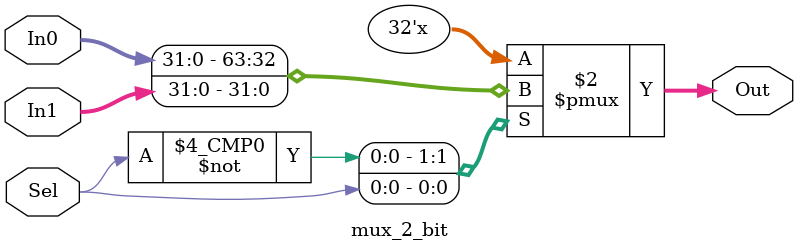
<source format=v>
`timescale 1ns / 1ps
module mux_2_bit(Sel, In0, In1, Out);
	input [31:0] In0, In1;
	input Sel;
	output reg [31:0] Out;
	
	always @ (*)
		case(Sel)
			0: Out <= In0;
			1: Out <= In1;
			default: Out <= In0;
		endcase

endmodule

</source>
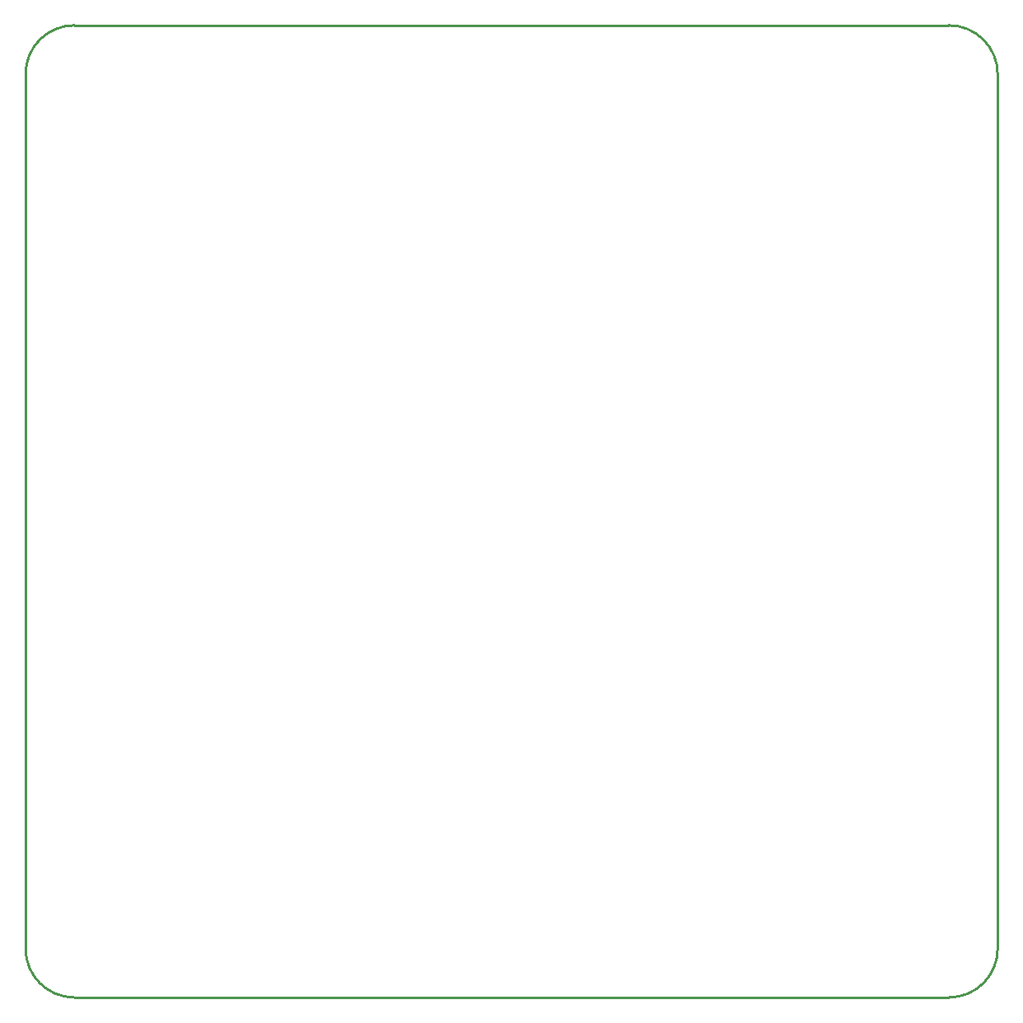
<source format=gko>
G04 Layer: BoardOutlineLayer*
G04 EasyEDA v6.5.20, 2023-09-04 03:46:31*
G04 a67cddfb3fce44daa9051d46cbbcc19f,10*
G04 Gerber Generator version 0.2*
G04 Scale: 100 percent, Rotated: No, Reflected: No *
G04 Dimensions in millimeters *
G04 leading zeros omitted , absolute positions ,4 integer and 5 decimal *
%FSLAX45Y45*%
%MOMM*%

%ADD10C,0.2540*%
D10*
X0Y500001D02*
G01*
X0Y9499996D01*
X500001Y9999997D02*
G01*
X9499996Y9999997D01*
X9499996Y0D02*
G01*
X500001Y0D01*
X9999997Y9499996D02*
G01*
X9999997Y500001D01*
G75*
G01*
X0Y9499999D02*
G02*
X499999Y10000000I499999J2D01*
G75*
G01*
X10000000Y499999D02*
G02*
X9499999Y0I-499999J0D01*
G75*
G01*
X9499999Y10000000D02*
G02*
X10000000Y9499999I2J-499999D01*
G75*
G01*
X499999Y0D02*
G02*
X0Y499999I0J499999D01*

%LPD*%
M02*

</source>
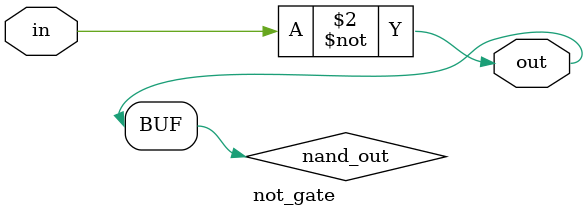
<source format=v>

module top_module (
    input [2:0] sel,
    input [5:0] data_in,
    input in,
    output [3:0] mux_out,
    output out,
    output [3:0] or_out
);

    // 6-to-1 Multiplexer
    wire [5:0] mux_input;
    assign mux_input = {data_in[sel], data_in[sel+1], data_in[sel+2], data_in[sel+3], data_in[sel+4], data_in[sel+5]};
    mux_6to1 mux_inst (
        .sel(sel),
        .data_in(mux_input),
        .data_out(mux_out)
    );

    // NOT Gate
    wire not_input;
    assign not_input = in;
    not_gate not_inst (
        .in(not_input),
        .out(out)
    );

    // Bitwise OR
    assign or_out = mux_out | out;

endmodule
module mux_6to1 (
    input [2:0] sel,
    input [5:0] data_in,
    output reg [3:0] data_out
);
    always @*
    begin
        case(sel)
            3'b000: data_out = data_in[0];
            3'b001: data_out = data_in[1];
            3'b010: data_out = data_in[2];
            3'b011: data_out = data_in[3];
            3'b100: data_out = data_in[4];
            3'b101: data_out = data_in[5];
            default: data_out = 4'b0000;
        endcase
    end
endmodule
module not_gate (
    input in,
    output out
);
    wire nand_out;
    assign nand_out = ~(in & in);
    assign out = nand_out;
endmodule
</source>
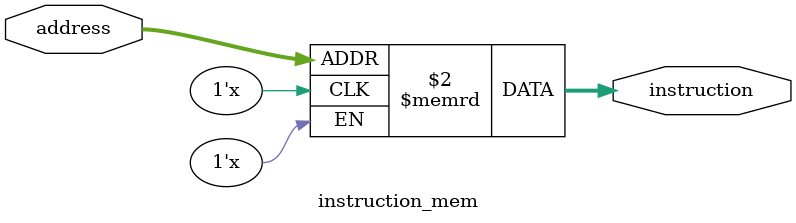
<source format=v>
module instruction_mem(input [31:0] address, output reg [31:0] instruction);
    reg [31:0] memory [0:31];  // Memória de 32 palavras
    always @(address) begin
        instruction = memory[address];
    end
endmodule

</source>
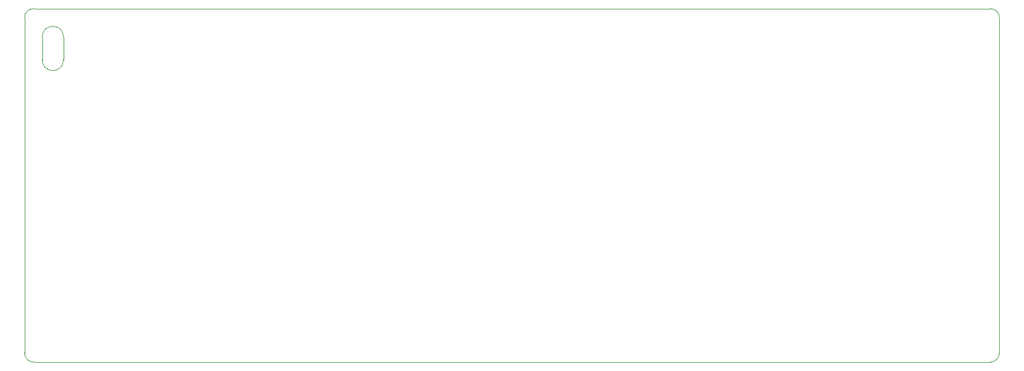
<source format=gbr>
%TF.GenerationSoftware,KiCad,Pcbnew,(6.0.10-0)*%
%TF.CreationDate,2023-01-24T09:25:04+01:00*%
%TF.ProjectId,support,73757070-6f72-4742-9e6b-696361645f70,rev?*%
%TF.SameCoordinates,Original*%
%TF.FileFunction,Profile,NP*%
%FSLAX46Y46*%
G04 Gerber Fmt 4.6, Leading zero omitted, Abs format (unit mm)*
G04 Created by KiCad (PCBNEW (6.0.10-0)) date 2023-01-24 09:25:04*
%MOMM*%
%LPD*%
G01*
G04 APERTURE LIST*
%TA.AperFunction,Profile*%
%ADD10C,0.050000*%
%TD*%
G04 APERTURE END LIST*
D10*
X73660000Y-49784000D02*
X73660000Y-53086000D01*
X76708000Y-49784000D02*
X76708000Y-53086000D01*
X73660000Y-53086000D02*
G75*
G03*
X76708000Y-53086000I1524000J0D01*
G01*
X76708000Y-49784000D02*
G75*
G03*
X73660000Y-49784000I-1524000J0D01*
G01*
X72390000Y-45720000D02*
X209921974Y-45720000D01*
X71120000Y-95250000D02*
X71120000Y-46990000D01*
X209921974Y-96520000D02*
X72390000Y-96520000D01*
X211191974Y-46990000D02*
X211191974Y-95250000D01*
X209921974Y-96520000D02*
G75*
G03*
X211191974Y-95250000I0J1270000D01*
G01*
X211191974Y-46990000D02*
G75*
G03*
X209921974Y-45720000I-1270000J0D01*
G01*
X71120000Y-95250000D02*
G75*
G03*
X72390000Y-96520000I1270000J0D01*
G01*
X72390000Y-45720000D02*
G75*
G03*
X71120000Y-46990000I0J-1270000D01*
G01*
M02*

</source>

_About this exercise_
Lines with "instruction" in them are what the answer must contain; copy each from the records above.

_Output for this task_
module instruction_mem(input [31:0] address, output reg [31:0] instruction);
        instruction = memory[address];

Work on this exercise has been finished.